Repeat the listing below word for word, minus the pictures.

···

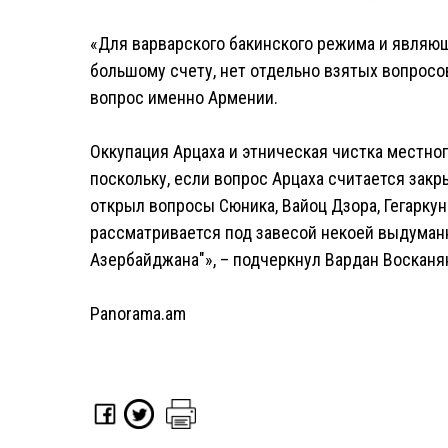
«Для варварского бакинского режима и являющ
большому счету, нет отдельно взятых вопросов 
вопрос именно Армении.
Оккупация Арцаха и этническая чистка местног
поскольку, если вопрос Арцаха считается закр
открыл вопросы Сюника, Вайоц Дзора, Гегаркун
рассматривается под завесой некоей выдуман
Азербайджана"», – подчеркнул Вардан Восканя
Panorama.am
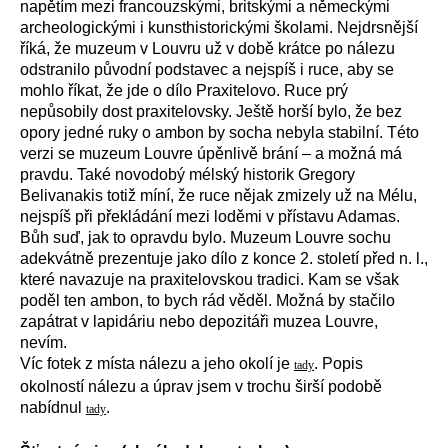
napětím mezi francouzskými, britskými a německými
archeologickými i kunsthistorickými školami. Nejdrsnější
říká, že muzeum v Louvru už v době krátce po nálezu
odstranilo původní podstavec a nejspíš i ruce, aby se
mohlo říkat, že jde o dílo Praxitelovo. Ruce prý
nepůsobily dost praxitelovsky. Ještě horší bylo, že bez
opory jedné ruky o ambon by socha nebyla stabilní. Této
verzi se muzeum Louvre úpěnlivě brání – a možná má
pravdu. Také novodobý mélský historik Gregory
Belivanakis totiž míní, že ruce nějak zmizely už na Mélu,
nejspíš při překládání mezi loděmi v přístavu Adamas.
Bůh suď, jak to opravdu bylo. Muzeum Louvre sochu
adekvátně prezentuje jako dílo z konce 2. století před n. l.,
které navazuje na praxitelovskou tradici. Kam se však
poděl ten ambon, to bych rád věděl. Možná by stačilo
zapátrat v lapidáriu nebo depozitáři muzea Louvre,
nevím.
Víc fotek z místa nálezu a jeho okolí je
. Popis
tady
okolností nálezu a úprav jsem v trochu širší podobě
nabídnul
.
tady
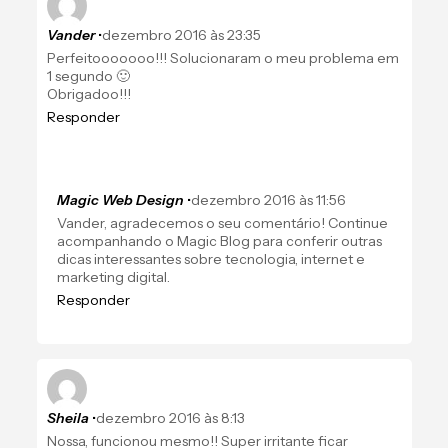
Vander
•
dezembro 2016 às 23:35
Perfeitooooooo!!! Solucionaram o meu problema em
1 segundo 🙂
Obrigadoo!!!
Responder
Magic Web Design
•
dezembro 2016 às 11:56
Vander, agradecemos o seu comentário! Continue
acompanhando o Magic Blog para conferir outras
dicas interessantes sobre tecnologia, internet e
marketing digital.
Responder
Sheila
•
dezembro 2016 às 8:13
Nossa, funcionou mesmo!! Super irritante ficar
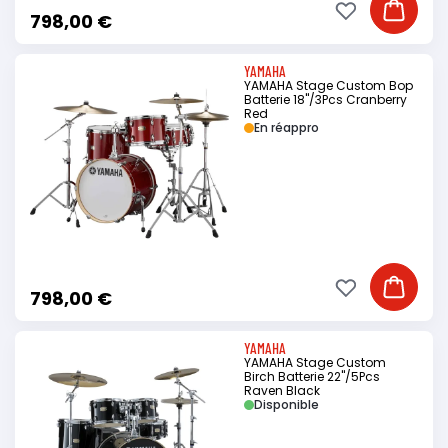
Ajouter à ma li
Ajouter
798,00 €
YAMAHA
YAMAHA Stage Custom Bop
Batterie 18"/3Pcs Cranberry
Red
En réappro
Ajouter à ma li
Ajouter
798,00 €
YAMAHA
YAMAHA Stage Custom
Birch Batterie 22"/5Pcs
Raven Black
Disponible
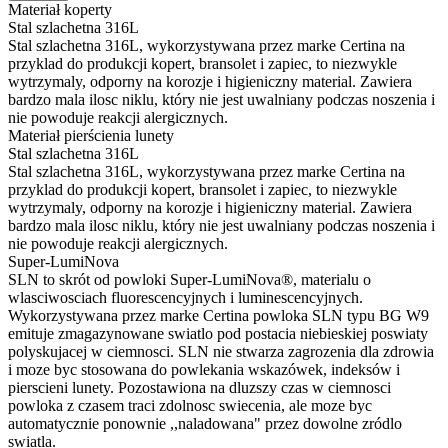
Materiał koperty
Stal szlachetna 316L
Stal szlachetna 316L, wykorzystywana przez marke Certina na
przyklad do produkcji kopert, bransolet i zapiec, to niezwykle
wytrzymaly, odporny na korozje i higieniczny material. Zawiera
bardzo mala ilosc niklu, który nie jest uwalniany podczas noszenia i
nie powoduje reakcji alergicznych.
Materiał pierścienia lunety
Stal szlachetna 316L
Stal szlachetna 316L, wykorzystywana przez marke Certina na
przyklad do produkcji kopert, bransolet i zapiec, to niezwykle
wytrzymaly, odporny na korozje i higieniczny material. Zawiera
bardzo mala ilosc niklu, który nie jest uwalniany podczas noszenia i
nie powoduje reakcji alergicznych.
Super-LumiNova
SLN to skrót od powloki Super-LumiNova®, materialu o
wlasciwosciach fluorescencyjnych i luminescencyjnych.
Wykorzystywana przez marke Certina powloka SLN typu BG W9
emituje zmagazynowane swiatlo pod postacia niebieskiej poswiaty
polyskujacej w ciemnosci. SLN nie stwarza zagrozenia dla zdrowia
i moze byc stosowana do powlekania wskazówek, indeksów i
pierscieni lunety. Pozostawiona na dluzszy czas w ciemnosci
powloka z czasem traci zdolnosc swiecenia, ale moze byc
automatycznie ponownie ,,naladowana" przez dowolne zródlo
swiatla.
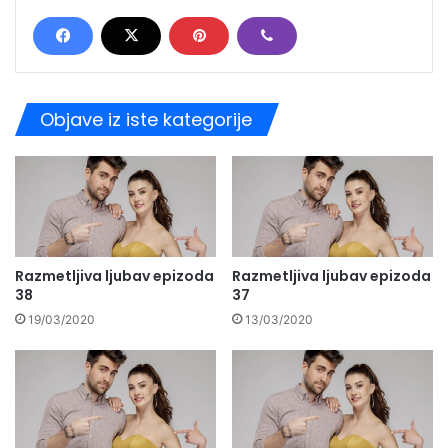
Objave iz iste kategorije
Razmetljiva ljubav epizoda
Razmetljiva ljubav epizoda
38
37
19/03/2020
13/03/2020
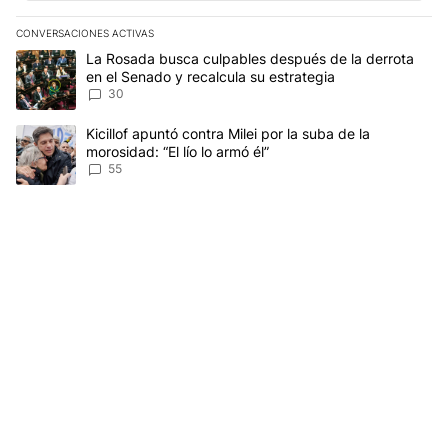
CONVERSACIONES ACTIVAS
Este listado muestra los artículos con más comentarios en los últim
Un artículo de tendencia con el título "La Rosada busca culpables
La Rosada busca culpables después de la derrota
en el Senado y recalcula su estrategia
30
Un artículo de tendencia con el título "Kicillof apuntó contra Milei 
Kicillof apuntó contra Milei por la suba de la
morosidad: “El lío lo armó él”
55
Gestionado por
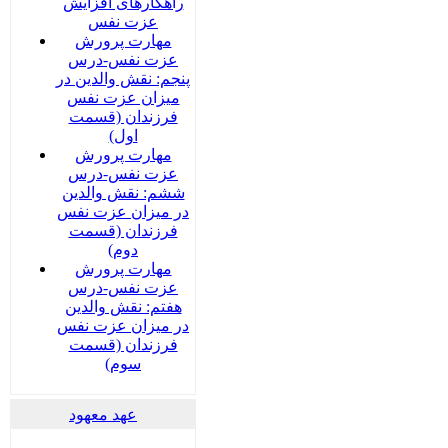
راهکارهای افزایش
عزت نفس
مهارت پرورش
عزت نفس-درس
پنجم: نقش والدین در
میزان عزت نفس
فرزندان (قسمت
اول)
مهارت پرورش
عزت نفس-درس
ششم: نقش والدین
در میزان عزت نفس
فرزندان (قسمت
دوم)
مهارت پرورش
عزت نفس-درس
هفتم: نقش والدین
در میزان عزت نفس
فرزندان (قسمت
سوم)
عهد معهود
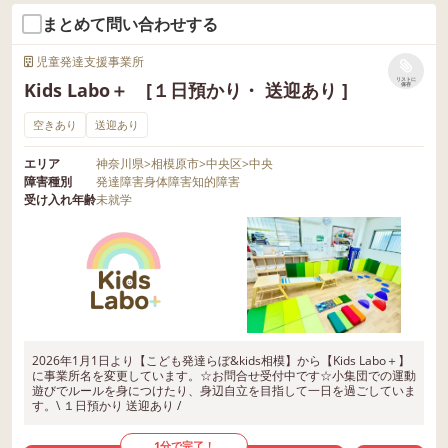
まとめて問い合わせする
児童発達支援事業所
リストに
Kids Labo＋ [１日預かり・ 送迎あり ]
保存
空きあり
送迎あり
エリア
神奈川県
>
相模原市
>
中央区
>
中央
障害種別
発達障害
身体障害
知的障害
受け入れ年齢
未就学
2026年1月1日より【こども発達らぼ&kids相模】から【Kids Labo＋】
に事業所名を変更しています。☆お問合せ受付中です☆小集団での運動
遊びでルールを身につけたり、身辺自立を目指して一日を過ごしていま
す。\ １日預かり 送迎あり /
1分で完了！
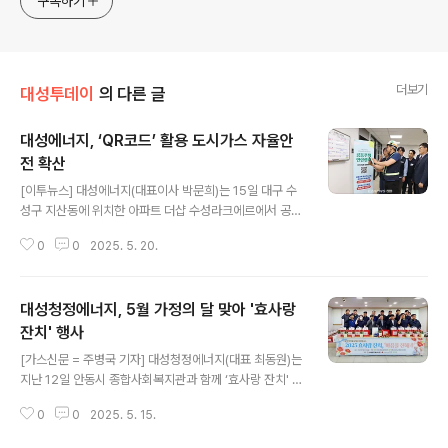
구독하기
더보기
대성투데이
의 다른 글
대성에너지, ‘QR코드’ 활용 도시가스 자율안
전 확산
글 내용
[이투뉴스] 대성에너지(대표이사 박문희)는 15일 대구 수
성구 지산동에 위치한 아파트 더샵 수성라크에르에서 공동
주택 안전관리를 위한 ‘QR코드 자석 스티커 전달 및 안전
0
0
2025. 5. 20.
관리 강화 홍보 행사’를 개최했다. 대성에너지는 그동안 공
동주택 내 굴착사고 예방을 위해 도시가스 배관 파손 및 가
스 사고 예방 안내문을 우편발송 및 현장 안내만 하던 것을
대성청정에너지, 5월 가정의 달 맞아 '효사랑
‘QR코드 자석 스티커’를 배포해 보다 쉽고 빠르게 정보를
제공할 수 있도록 개선했다. 아울러 이를 연말까지 공동주
잔치' 행사
글 내용
택 3260개소에 배포하며 안전사고 예방 홍보활동을 강화
[가스신문 = 주병국 기자] 대성청정에너지(대표 최동원)는
할 계획이다. QR코드를 통해 관리사무소와 입주민들은 대
지난 12일 안동시 종합사회복지관과 함께 ‘효사랑 잔치' 행
성에너지 공식 홈페이지에 접속해 도시가스 배관 관련 주
사를 개최했다. 5월 가정의 달을 맞아 마련된 이번 효사랑
의사항과 사고 예방 요령을 신속하고 편리하게 확인할 수
0
0
2025. 5. 15.
잔치는 매년 지역 어르신 200여명을 초청해 식사를 대접
있다.김종윤 대성에너지 가스솔루션본부..
하고, 함께 공연도 열었으나, 올해는 산불 피해를 고려해 지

···

(OUTPUT FOR THIS TASK)
«Для варварского бакинского режима и являющ
большому счету, нет отдельно взятых вопросов 
вопрос именно Армении.
Оккупация Арцаха и этническая чистка местног
поскольку, если вопрос Арцаха считается закр
открыл вопросы Сюника, Вайоц Дзора, Гегаркун
рассматривается под завесой некоей выдуман
Азербайджана"», – подчеркнул Вардан Восканя
Panorama.am
napětím mezi francouzskými, britskými a německými
archeologickými i kunsthistorickými školami. Nejdrsnější
říká, že muzeum v Louvru už v době krátce po nálezu
odstranilo původní podstavec a nejspíš i ruce, aby se
mohlo říkat, že jde o dílo Praxitelovo. Ruce prý
nepůsobily dost praxitelovsky. Ještě horší bylo, že bez
opory jedné ruky o ambon by socha nebyla stabilní. Této
verzi se muzeum Louvre úpěnlivě brání – a možná má
pravdu. Také novodobý mélský historik Gregory
Belivanakis totiž míní, že ruce nějak zmizely už na Mélu,
nejspíš při překládání mezi loděmi v přístavu Adamas.
Bůh suď, jak to opravdu bylo. Muzeum Louvre sochu
adekvátně prezentuje jako dílo z konce 2. století před n. l.,
které navazuje na praxitelovskou tradici. Kam se však
poděl ten ambon, to bych rád věděl. Možná by stačilo
zapátrat v lapidáriu nebo depozitáři muzea Louvre,
nevím.
Víc fotek z místa nálezu a jeho okolí je
. Popis
tady
okolností nálezu a úprav jsem v trochu širší podobě
nabídnul
.
tady
Vander
•
dezembro 2016 às 23:35
Perfeitooooooo!!! Solucionaram o meu problema em
1 segundo 🙂
Obrigadoo!!!
Responder
Magic Web Design
•
dezembro 2016 às 11:56
Vander, agradecemos o seu comentário! Continue
acompanhando o Magic Blog para conferir outras
dicas interessantes sobre tecnologia, internet e
marketing digital.
Responder
Sheila
•
dezembro 2016 às 8:13
Nossa, funcionou mesmo!! Super irritante ficar
Ajouter à ma li
Ajouter
798,00 €
YAMAHA
YAMAHA Stage Custom Bop
Batterie 18"/3Pcs Cranberry
Red
En réappro
Ajouter à ma li
Ajouter
798,00 €
YAMAHA
YAMAHA Stage Custom
Birch Batterie 22"/5Pcs
Raven Black
Disponible
Materiał koperty
Stal szlachetna 316L
Stal szlachetna 316L, wykorzystywana przez marke Certina na
przyklad do produkcji kopert, bransolet i zapiec, to niezwykle
wytrzymaly, odporny na korozje i higieniczny material. Zawiera
bardzo mala ilosc niklu, który nie jest uwalniany podczas noszenia i
nie powoduje reakcji alergicznych.
Materiał pierścienia lunety
Stal szlachetna 316L
Stal szlachetna 316L, wykorzystywana przez marke Certina na
przyklad do produkcji kopert, bransolet i zapiec, to niezwykle
wytrzymaly, odporny na korozje i higieniczny material. Zawiera
bardzo mala ilosc niklu, który nie jest uwalniany podczas noszenia i
nie powoduje reakcji alergicznych.
Super-LumiNova
SLN to skrót od powloki Super-LumiNova®, materialu o
wlasciwosciach fluorescencyjnych i luminescencyjnych.
Wykorzystywana przez marke Certina powloka SLN typu BG W9
emituje zmagazynowane swiatlo pod postacia niebieskiej poswiaty
polyskujacej w ciemnosci. SLN nie stwarza zagrozenia dla zdrowia
i moze byc stosowana do powlekania wskazówek, indeksów i
pierscieni lunety. Pozostawiona na dluzszy czas w ciemnosci
powloka z czasem traci zdolnosc swiecenia, ale moze byc
automatycznie ponownie ,,naladowana" przez dowolne zródlo
swiatla.
Objave iz iste kategorije
Razmetljiva ljubav epizoda
Razmetljiva ljubav epizoda
38
37
19/03/2020
13/03/2020
CONVERSACIONES ACTIVAS
Este listado muestra los artículos con más comentarios en los últim
Un artículo de tendencia con el título "La Rosada busca culpables
La Rosada busca culpables después de la derrota
en el Senado y recalcula su estrategia
30
Un artículo de tendencia con el título "Kicillof apuntó contra Milei 
Kicillof apuntó contra Milei por la suba de la
morosidad: “El lío lo armó él”
55
Gestionado por
راهکارهای افزایش
عزت نفس
مهارت پرورش
عزت نفس-درس
پنجم: نقش والدین در
میزان عزت نفس
فرزندان (قسمت
اول)
مهارت پرورش
عزت نفس-درس
ششم: نقش والدین
در میزان عزت نفس
فرزندان (قسمت
دوم)
مهارت پرورش
عزت نفس-درس
هفتم: نقش والدین
در میزان عزت نفس
فرزندان (قسمت
سوم)
عهد معهود
まとめて問い合わせする
児童発達支援事業所
リストに
Kids Labo＋ [１日預かり・ 送迎あり ]
保存
空きあり
送迎あり
エリア
神奈川県
>
相模原市
>
中央区
>
中央
障害種別
発達障害
身体障害
知的障害
受け入れ年齢
未就学
2026年1月1日より【こども発達らぼ&kids相模】から【Kids Labo＋】
に事業所名を変更しています。☆お問合せ受付中です☆小集団での運動
遊びでルールを身につけたり、身辺自立を目指して一日を過ごしていま
す。\ １日預かり 送迎あり /
1分で完了！
구독하기
더보기
대성투데이
의 다른 글
대성에너지, ‘QR코드’ 활용 도시가스 자율안
전 확산
글 내용
[이투뉴스] 대성에너지(대표이사 박문희)는 15일 대구 수
성구 지산동에 위치한 아파트 더샵 수성라크에르에서 공동
주택 안전관리를 위한 ‘QR코드 자석 스티커 전달 및 안전
0
0
2025. 5. 20.
관리 강화 홍보 행사’를 개최했다. 대성에너지는 그동안 공
동주택 내 굴착사고 예방을 위해 도시가스 배관 파손 및 가
스 사고 예방 안내문을 우편발송 및 현장 안내만 하던 것을
대성청정에너지, 5월 가정의 달 맞아 '효사랑
‘QR코드 자석 스티커’를 배포해 보다 쉽고 빠르게 정보를
제공할 수 있도록 개선했다. 아울러 이를 연말까지 공동주
잔치' 행사
글 내용
택 3260개소에 배포하며 안전사고 예방 홍보활동을 강화
[가스신문 = 주병국 기자] 대성청정에너지(대표 최동원)는
할 계획이다. QR코드를 통해 관리사무소와 입주민들은 대
지난 12일 안동시 종합사회복지관과 함께 ‘효사랑 잔치' 행
성에너지 공식 홈페이지에 접속해 도시가스 배관 관련 주
사를 개최했다. 5월 가정의 달을 맞아 마련된 이번 효사랑
의사항과 사고 예방 요령을 신속하고 편리하게 확인할 수
0
0
2025. 5. 15.
잔치는 매년 지역 어르신 200여명을 초청해 식사를 대접
있다.김종윤 대성에너지 가스솔루션본부..
하고, 함께 공연도 열었으나, 올해는 산불 피해를 고려해 지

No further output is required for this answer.